Neila Tazi : « La gratuité ne peut pas être une solution durable pour les artistes »
Créé en 1997, le festival Gnaoua et Musiques du monde se tient à Essaouira au Maroc au début de chaque été avec des milliers de spectateurs attirés par ce spectacle unique très impressionnant où les grands maîtres (maâlems) jouent la musique mystique et sacrée des Gnaouas.
À la tête de la manifestation depuis un quart de siècle, Neila Tazi, cette femme culturellement engagée, réussit crescendo le rayonnement de son événement à l’international. Pour l’édition 2022 (3-24 juin), elle fait rencontrer les maâlems et leurs invités dans 4 villes du pays : Essaouira, Marrakech, Rabat et Casablanca. Cette année, pour faire face aux restriction sanitaires Le Gnaoua Festival Tour déloge le format traditionnel du Festival, mais « pas pour longtemps », assure-t-elle. Elle est également présidente de la Fédération marocaine des industries culturelles et créatives. Rencontre.
Comment s’est opéré le passage du Festival au Tour ? La pandémie a-t-elle donné à réfléchir ?
Les conditions sanitaires en vigueur aujourd’hui au Maroc ne nous permettent pas de réunir autant de monde pour des concerts gratuits. Dès que ce sera possible, le Festival Gnaoua et Musiques du Monde reviendra à Essaouira dans son format habituel. Après deux éditions annulées en 2020 et 2021, nous ne voulions pas d’annulation pour une 3e année consécutive. Nous ne le voulions pas d’autant plus que, depuis décembre 2019, les Gnaoua sont inscrits au patrimoine culturel immatériel de l’humanité, à la veille de la pandémie du Covid-19 qui a eu des conséquences catastrophiques pour le monde des arts et de la culture partout à travers le monde.
Dans le communiqué accompagnant l’annonce des dates et des lieux, il est question de « l’inclusion des artistes et de tous les professionnels des industries créatives et culturelles ». Comment arrive-t-on à concrétiser un tel projet ?
Les professionnels du secteur des industries culturelles et créatives ont été paralysés pendant plus de deux ans. C’est un des secteurs qui a le plus souffert. Mais la volonté est toujours là pour continuer, solidaires avec les professionnels, déterminés à émettre un signal positif quant à une reprise pour relancer la dynamique et reprendre espoir.

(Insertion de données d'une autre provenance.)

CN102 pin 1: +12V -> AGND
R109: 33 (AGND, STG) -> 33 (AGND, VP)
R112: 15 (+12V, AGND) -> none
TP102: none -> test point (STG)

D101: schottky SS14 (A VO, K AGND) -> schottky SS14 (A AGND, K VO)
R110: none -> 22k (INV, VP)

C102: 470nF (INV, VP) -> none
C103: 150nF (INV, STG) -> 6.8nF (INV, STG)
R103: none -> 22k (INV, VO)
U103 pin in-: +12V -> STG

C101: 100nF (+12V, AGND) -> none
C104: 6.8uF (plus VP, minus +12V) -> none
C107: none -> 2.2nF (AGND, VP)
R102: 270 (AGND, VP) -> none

La gratuité des spectacles et du produit culturel est belle, mais est-elle constructive ?
La gratuité était une nécessité il y a 25 ans car, nous voulions démocratiser l’accès à la culture, démontrer à quel point celle-ci est nécessaire pour l’épanouissement de la jeunesse, le développement socio-économique et le rayonnement d’un territoire. Mais cette gratuité est un immense défi à relever parce que la culture, comme tout le reste, a un coût. Les villes qui veulent abriter des événements de qualité doivent se donner les moyens de le faire, et encore plus si la gratuité est un choix stratégique.
Lors de cette tournée, les concerts ne seront pas gratuits, car les jauges autorisées sont limitées en raison des restrictions sanitaires. Dès lors que les espaces sont limitées, les modalités d’accès doivent être définies, et cela, pour des raisons évidentes de sécurité et de gestion des flux. C’est une expérience différente qui apportera ses enseignements sachant que le concept de la tournée payante a déjà été réalisé à Paris, New York et Washington, des villes où les mélomanes ont l’habitude d’acheter des billets pour des spectacles. Et c’est aussi cela qui en fait des capitales culturelles au rayonnement mondial. Le produit culturel a un coût et la gratuité ne peut pas être une solution durable pour les artistes et les professionnels qui doivent vivre de leur production.
Et Yerma dans cette histoire ?
Yerma est une Association que nous avons créée en 2009 pour œuvrer à la préservation du patrimoine gnaoui et améliorer le statut des Gnaoua.
Après 10 ans de plaidoyer, avec le soutien du ministère de la Culture, nous avons réussi à inscrire les Gnaoua au patrimoine culturel immatériel de l’Unesco en décembre 2019. C’est un rêve improbable que nous avons pu réaliser, et c’est aujourd’hui un nouveau chapitre de cette belle histoire des Gnaoua qui continue de s’écrire chaque jour. Cette culture doit être préservée et promue encore bien plus qu’elle ne l’est aujourd’hui.